Pourquoi le faire maintenant ?

« Nous devons avoir des contrôles plus forts car nous avons constaté ces derniers jours que beaucoup de ceux qui arrivaient n’étaient pas de vrais réfugiés », a fait valoir le ministre conservateur CSU, parti bavarois allié de la CDU de la chancelière Angela Merkel. Un symbole : Munich. La porte d’entrée en Allemagne pour les réfugiés arrivant par les Balkans et l’Europe centrale, s’est retrouvée à « l’extrême limite » de ses capacités d’accueil ce week-end.

« Ça n’a vraiment aucun sens, même pour les réfugiés, de laisser se former un tel chaos, et il en va dans le même temps aussi de la sécurité en Allemagne », a précisé Joachim Hermann. Ce rétablissement des frontières n’est pas non plus étranger au contexte politique interne. La chancelière a été critiquée ces derniers jours par l’aile la plus conservatrice de sa famille politique, la CSU, branche bavaroise de la CDU.

Est-ce contraire aux textes ?

« Non », répond Pascale Joannin, directrice générale de la Fondation Schumann. « Certes, la règle de Schengen est : "Pas de contrôle aux frontières". Mais l’article 2 prévoit une réintroduction en cas de circonstances exceptionnelles. Cette décision est tout à fait légale. »
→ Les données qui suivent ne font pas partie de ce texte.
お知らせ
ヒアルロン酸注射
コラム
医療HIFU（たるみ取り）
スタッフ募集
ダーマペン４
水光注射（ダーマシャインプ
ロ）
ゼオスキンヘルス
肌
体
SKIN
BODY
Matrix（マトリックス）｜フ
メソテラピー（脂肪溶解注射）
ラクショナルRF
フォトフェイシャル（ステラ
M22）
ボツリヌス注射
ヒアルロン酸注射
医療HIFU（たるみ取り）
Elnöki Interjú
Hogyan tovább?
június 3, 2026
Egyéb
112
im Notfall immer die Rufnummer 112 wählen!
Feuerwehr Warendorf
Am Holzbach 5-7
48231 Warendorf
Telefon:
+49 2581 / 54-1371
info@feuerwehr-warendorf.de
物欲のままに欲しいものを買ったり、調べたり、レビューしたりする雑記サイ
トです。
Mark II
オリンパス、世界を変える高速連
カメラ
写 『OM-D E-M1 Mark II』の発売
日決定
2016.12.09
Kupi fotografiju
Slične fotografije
La convention d’application de l’accord de Schengen de 1990 précise dans la « clause de sauvegarde », qu’un pays peut « lorsque l’ordre public ou la sécurité nationale l’exigent […] décider que, durant une période limitée, des contrôles frontaliers nationaux adaptés à la situation seront effectués aux frontières intérieures ».
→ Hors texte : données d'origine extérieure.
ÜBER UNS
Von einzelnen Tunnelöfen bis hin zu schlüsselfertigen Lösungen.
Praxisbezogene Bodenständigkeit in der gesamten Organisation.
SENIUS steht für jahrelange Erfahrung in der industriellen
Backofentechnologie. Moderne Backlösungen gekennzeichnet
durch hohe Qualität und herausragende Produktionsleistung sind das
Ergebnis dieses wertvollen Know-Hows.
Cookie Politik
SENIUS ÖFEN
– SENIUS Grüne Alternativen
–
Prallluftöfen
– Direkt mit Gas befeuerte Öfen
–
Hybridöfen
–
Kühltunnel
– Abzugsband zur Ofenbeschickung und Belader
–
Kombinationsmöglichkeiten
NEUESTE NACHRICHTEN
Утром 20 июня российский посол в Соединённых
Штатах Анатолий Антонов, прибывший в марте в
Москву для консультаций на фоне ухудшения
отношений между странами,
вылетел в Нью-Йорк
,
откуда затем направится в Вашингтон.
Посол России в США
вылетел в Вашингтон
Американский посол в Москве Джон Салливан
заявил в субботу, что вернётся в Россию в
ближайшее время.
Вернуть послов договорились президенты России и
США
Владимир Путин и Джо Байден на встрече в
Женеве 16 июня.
Par ailleurs, le Traité de fonctionnement de l’Union européenne autorise le Conseil de l’Europe à adopter « des mesures provisoires », « au cas où un ou plusieurs Etats membres se trouvent dans une situation d’urgence caractérisée par un afflux soudain de ressortissants de pays tiers » (point 3, article 78).

Un effet domino ?

Après l’Allemagne, l’Autriche a indiqué son intention de rétablir les contrôles à ses frontières ce lundi. La Slovaquie et la République tchèque ont annoncé des mesures similaires. L’espace Schengen est-il menacé par la crise actuelle ? « Ces décisions ne sont pas des remises en cause de Schengen, car les dispositions existent », assure Pascale Joannin. « Ces contrôles ne doivent en revanche pas durer trop longtemps. L’Allemagne a posé un problème. Aux pays européens de le résoudre ensemble maintenant. »
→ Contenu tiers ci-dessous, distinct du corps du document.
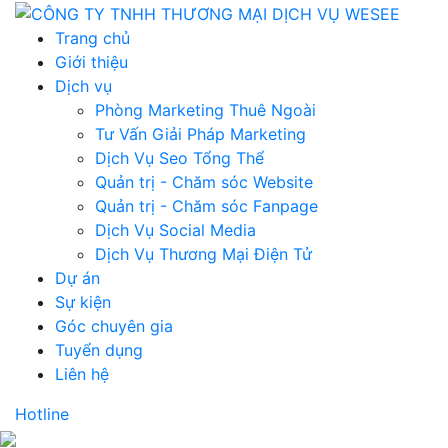
Trang chủ
Giới thiệu
Dịch vụ
Phòng Marketing Thuê Ngoài
Tư Vấn Giải Pháp Marketing
Dịch Vụ Seo Tổng Thể
Quản trị - Chăm sóc Website
Quản trị - Chăm sóc Fanpage
Dịch Vụ Social Media
Dịch Vụ Thương Mại Điện Tử
Dự án
Sự kiện
Góc chuyên gia
Tuyển dụng
Liên hệ
Hotline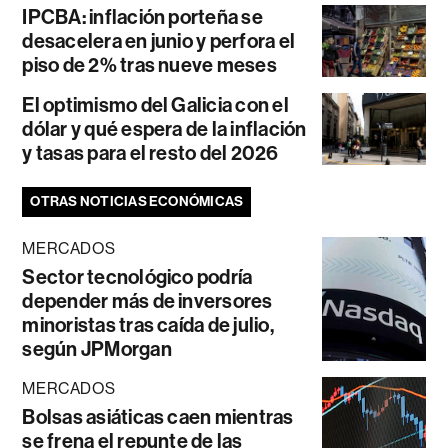
IPCBA: inflación porteña se
desacelera en junio y perfora el
piso de 2% tras nueve meses
El optimismo del Galicia con el
dólar y qué espera de la inflación
y tasas para el resto del 2026
OTRAS NOTICIAS ECONÓMICAS
MERCADOS
Sector tecnológico podría
depender más de inversores
minoristas tras caída de julio,
según JPMorgan
MERCADOS
Bolsas asiáticas caen mientras
se frena el repunte de las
Un Conseil extraordinaire des ministres de l’Intérieur de l’UE se tient ce lundi à Bruxelles, pour convaincre notamment les pays de l’est de l’Europe. « L’Autriche, la Slovaquie ou la Hongrie font partie de l’Union Européenne. On ne peut pas accepter certaines règles et en rejeter d’autres. Tous les pays doivent accepter leur part du boulot », développe-t-elle.